Gloryn Brendel foi assassinado após quatorze anos de reinado. O Alto Conselho escolheu seu filho, Kain, para sucedê-lo. Kain Brendel casou-se com Kalena Doran, uma meio-elfa que muitos rumorejam até os dias de hoje ter sido uma bruxa de imenso poder. A história diz que Kalena apaixonou-se por um jovem capitão da guarda-real depois de ter seu primeiro filho, Eliah. De uma noite de traição nasceu Alron, a "criança com os olhos vivos". Kain não soube disso por muitos anos de forma que criou ambos como se fossem seus filhos. Quando Eliah completou dezesseis anos, Kain soube da traição de Kalena. A forma como isso aconteceu permaneceu sendo um mistério na história. Kain amava sua esposa e também a Alron, mas não podia conviver com eles conhecendo aqueles fatos. O capitão da guarda-real foi decapitado naquele mesmo dia. Kalena e seu filho foram exilados de Verelin sob o manto da noite, sem que ninguém tomasse conhecimento. O imperador os deu como mortos diante de todo o continente.
Eliah assumiu o trono em 149, aos vinte e sete anos, quando uma doença impossibilitou o imperador de continuar governando. O Alto Conselho não interferiu, pois o imperador ainda estava vivo e eles acreditavam que a substituição no trono seria provisória. Eliah foi um regente honrado e justo, mas não governou por muito tempo, sendo assassinado apenas quatro anos após ter sido coroado, dois meses após a morte de Kain. Para substituí-lo, o Alto Conselho elegeu Arthur Carser, um nobre de grande conceito e influência dentro da assembleia popular.

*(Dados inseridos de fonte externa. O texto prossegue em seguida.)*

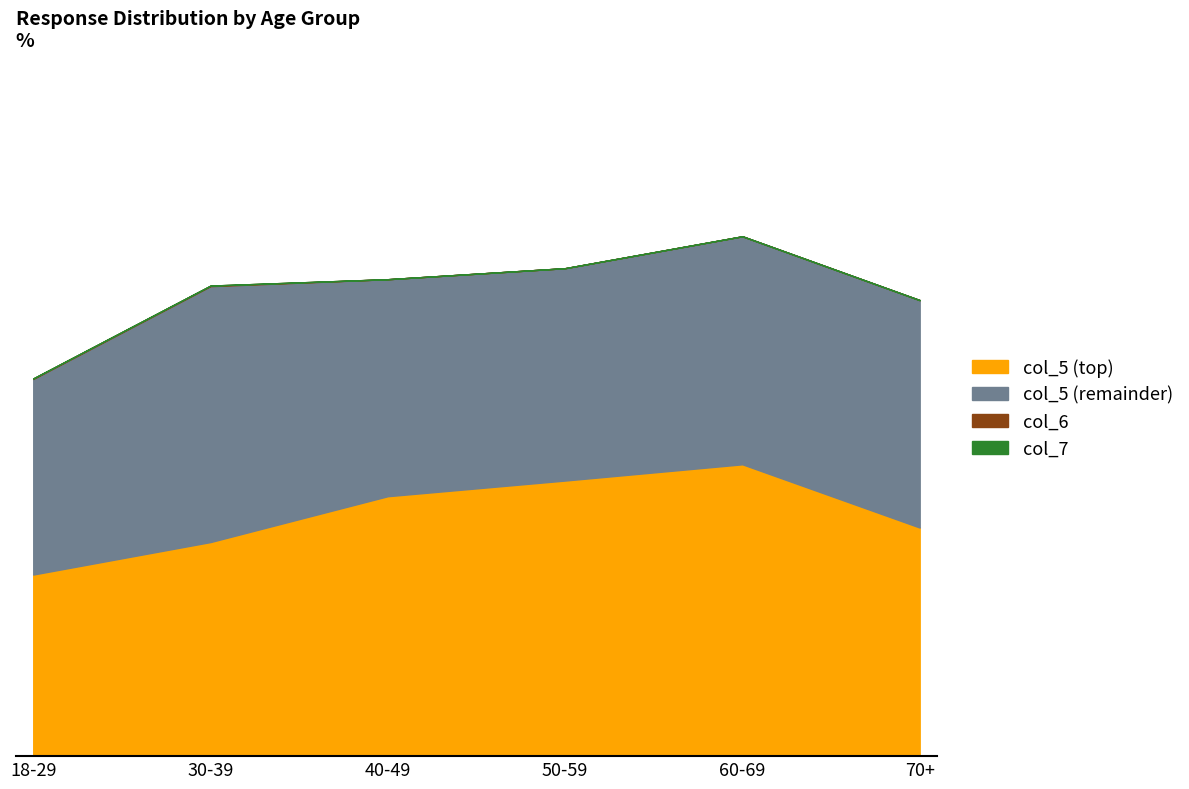

What is the label of the 5th point from the left?

60-69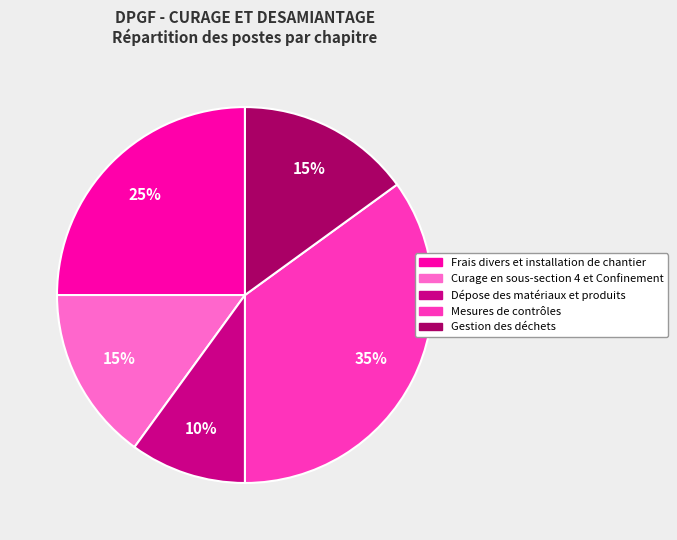

How many slices are in this pie chart?

5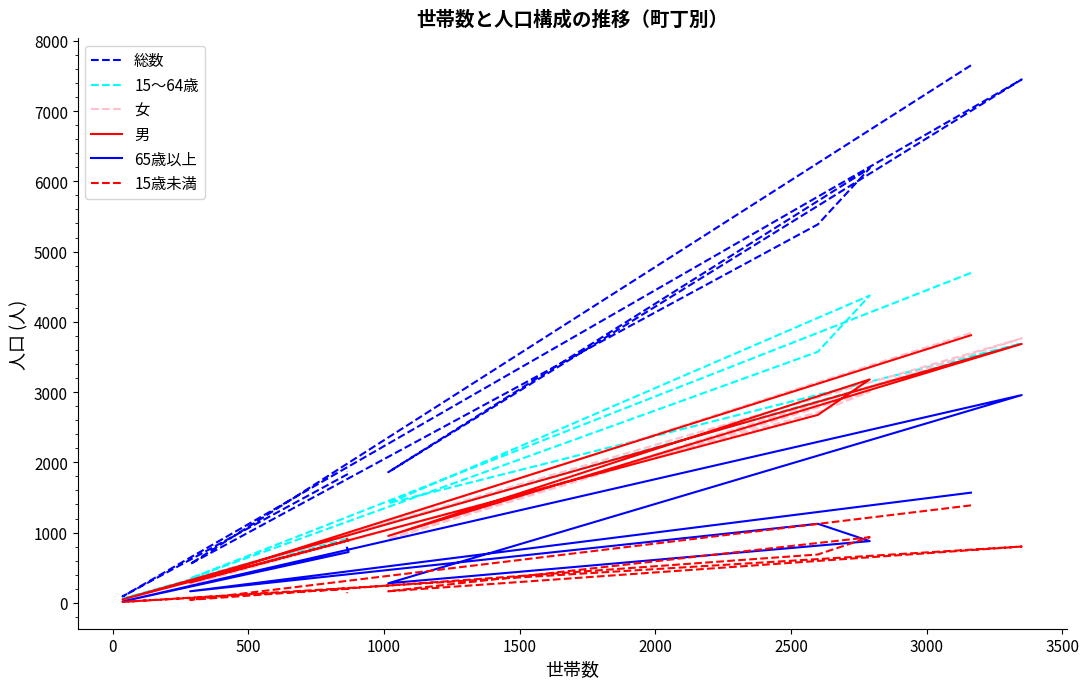

Rank the series by their maximum value, from lowest to highest.

15歳未満, 65歳以上, 男, 女, 15～64歳, 総数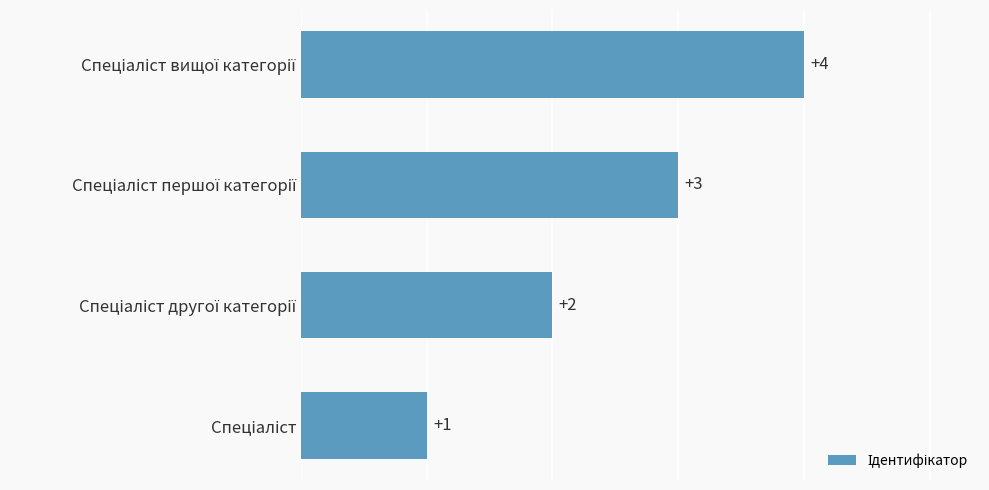

What is the difference between the maximum and minimum values?

3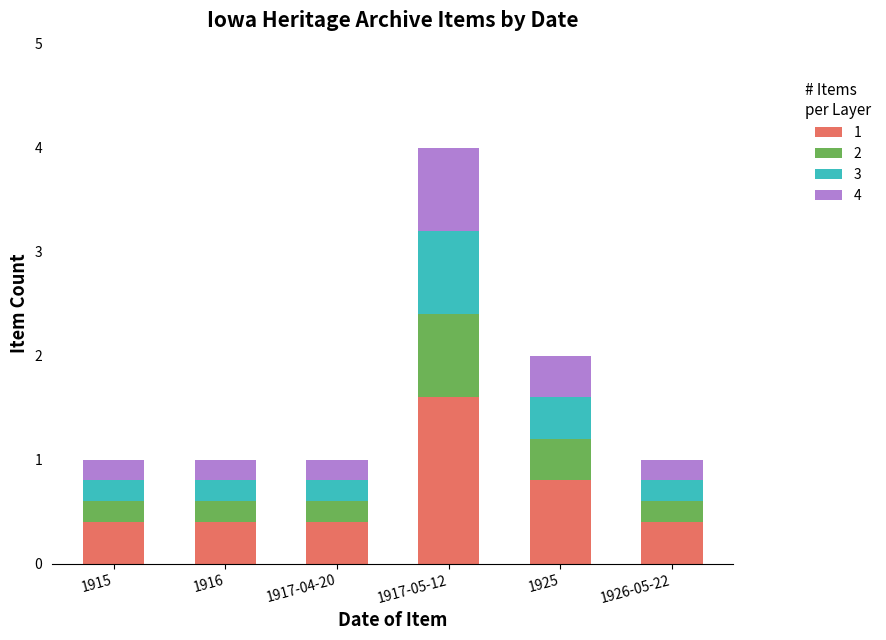

What position from the right is 1915?

6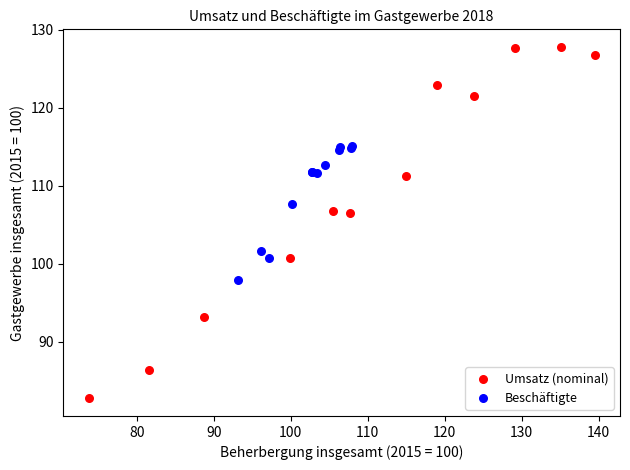

Which series reaches the minimum Y coordinate?

Umsatz (nominal)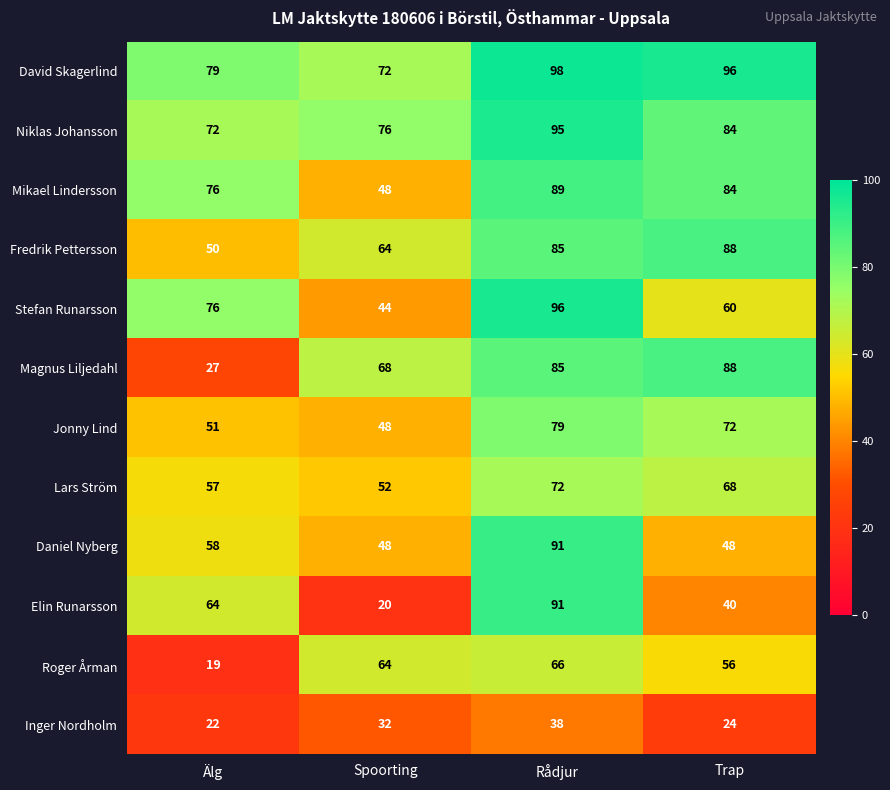

What is the difference between the second highest and second lowest values in the Elin Runarsson series?

24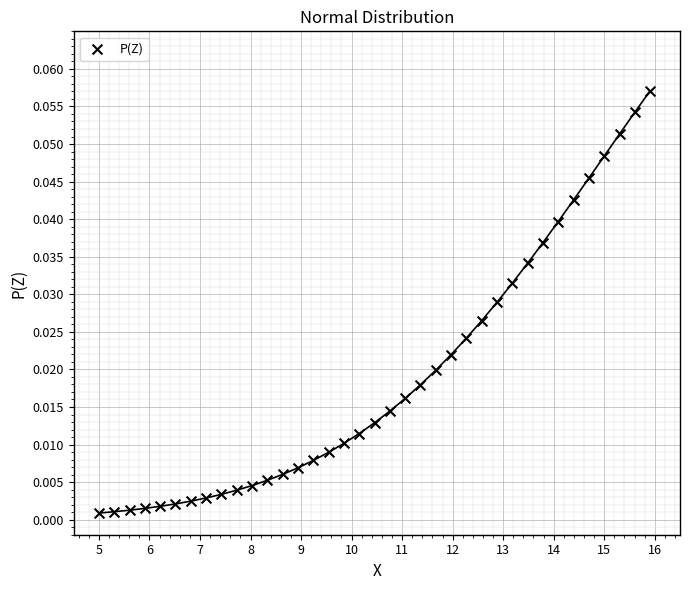

What is the range of X values (max minus min)?

10.9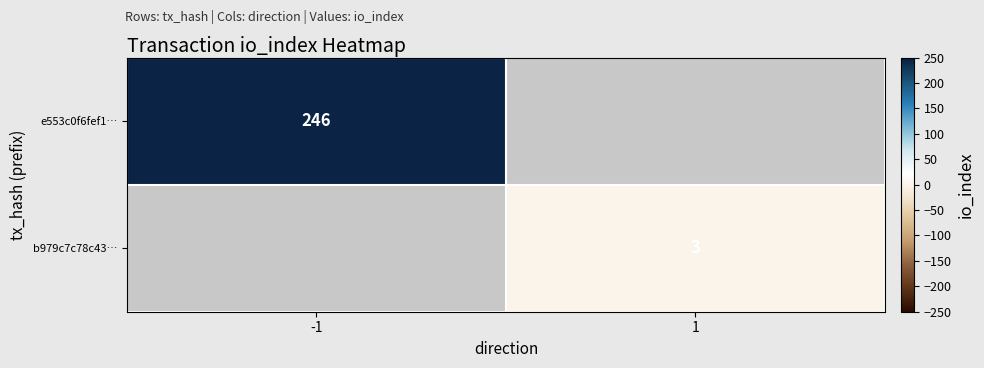

The b979c7c78c43… series shows 5 at 1. True or false?

False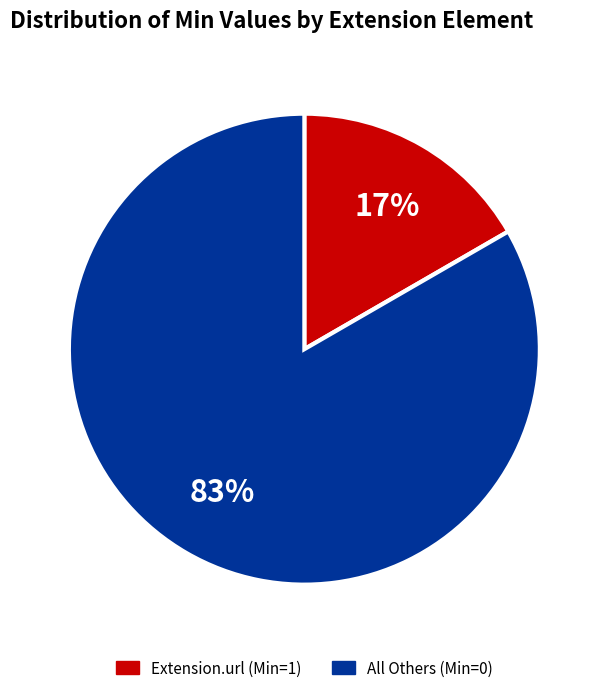

Count the number of slices in the pie.

2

Carser governou por extensos vinte e oito anos e foi então substituído por Vincent Cirx em 181. O império manteve-se nas mãos de Cirx até 198, quando Vincent tombou a cabeça sobre sua mesa de jantar vítima de envenenamento. Muitos dizem que foram seus próprios servos que o envenenaram devido à sua forma autoritária e desumana de agir. Foi então que Cláudius Nehri subiu ao trono imperial para ser uma das figuras de maior prestígio da história de Verelin. Cláudius tinha carisma e, mais importante, tinha dom para a política. Sabia conduzir os interesses do povo juntamente com os da nobreza e, segundo contam, a própria Ordem Arcana era pega em seus jogos de poder. Foram longos trinta e cinco anos de regência até que uma doença acabasse com sua carreira como político. Devido à sua lendária campanha governamental, seu filho, que levava sobre si a responsabilidade de ter o mesmo nome que o pai, foi eleito pelo Alto Conselho como sucessor do trono. Cláudius Nehri II está há dezoito anos sentando-se no trono e, apesar de não alegrar seus aliados tão bem quanto o pai, ainda está em aprovação geral, principalmente por conta da campanha de guerra que está erguendo para combater um levantamento rebelde que cresce cada dia mais forte no norte.